*** Given data ***
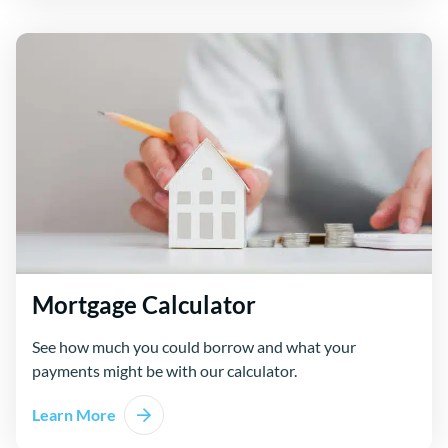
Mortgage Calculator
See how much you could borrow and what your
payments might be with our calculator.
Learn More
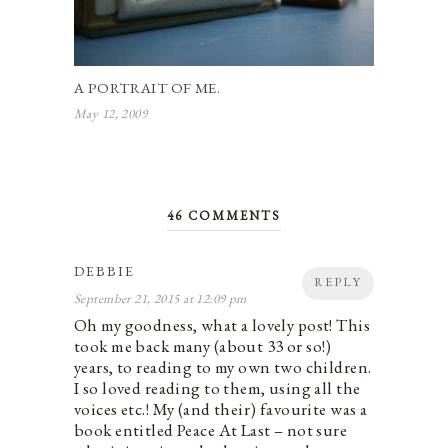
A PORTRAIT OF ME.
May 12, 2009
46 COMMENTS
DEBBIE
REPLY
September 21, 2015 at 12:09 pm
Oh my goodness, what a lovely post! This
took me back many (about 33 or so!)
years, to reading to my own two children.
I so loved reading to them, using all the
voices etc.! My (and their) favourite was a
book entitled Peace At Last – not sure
*** End of Given data ***
*** Given data ***
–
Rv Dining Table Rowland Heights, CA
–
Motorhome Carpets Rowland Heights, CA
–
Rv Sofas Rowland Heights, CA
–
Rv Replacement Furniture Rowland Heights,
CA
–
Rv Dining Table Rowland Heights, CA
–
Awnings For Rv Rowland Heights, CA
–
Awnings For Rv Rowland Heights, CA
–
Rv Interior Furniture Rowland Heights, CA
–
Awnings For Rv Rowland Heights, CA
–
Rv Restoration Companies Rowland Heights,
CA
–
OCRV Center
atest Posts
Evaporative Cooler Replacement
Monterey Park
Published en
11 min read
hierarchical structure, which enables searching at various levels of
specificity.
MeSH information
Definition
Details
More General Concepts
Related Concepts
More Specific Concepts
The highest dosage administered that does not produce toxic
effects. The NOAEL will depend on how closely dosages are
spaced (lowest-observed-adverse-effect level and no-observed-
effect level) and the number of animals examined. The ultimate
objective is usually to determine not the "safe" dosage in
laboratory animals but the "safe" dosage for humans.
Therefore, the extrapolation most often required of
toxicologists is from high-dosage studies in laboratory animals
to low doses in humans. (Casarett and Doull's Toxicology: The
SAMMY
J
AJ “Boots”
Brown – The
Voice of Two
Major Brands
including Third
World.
*** End of Given data ***
What to produce: Pull every line containing the word "Heights" out of the entries above.

Solution to this exercise:
Rv Dining Table Rowland Heights, CA
Motorhome Carpets Rowland Heights, CA
Rv Sofas Rowland Heights, CA
Rv Replacement Furniture Rowland Heights,
Rv Dining Table Rowland Heights, CA
Awnings For Rv Rowland Heights, CA
Awnings For Rv Rowland Heights, CA
Rv Interior Furniture Rowland Heights, CA
Awnings For Rv Rowland Heights, CA
Rv Restoration Companies Rowland Heights,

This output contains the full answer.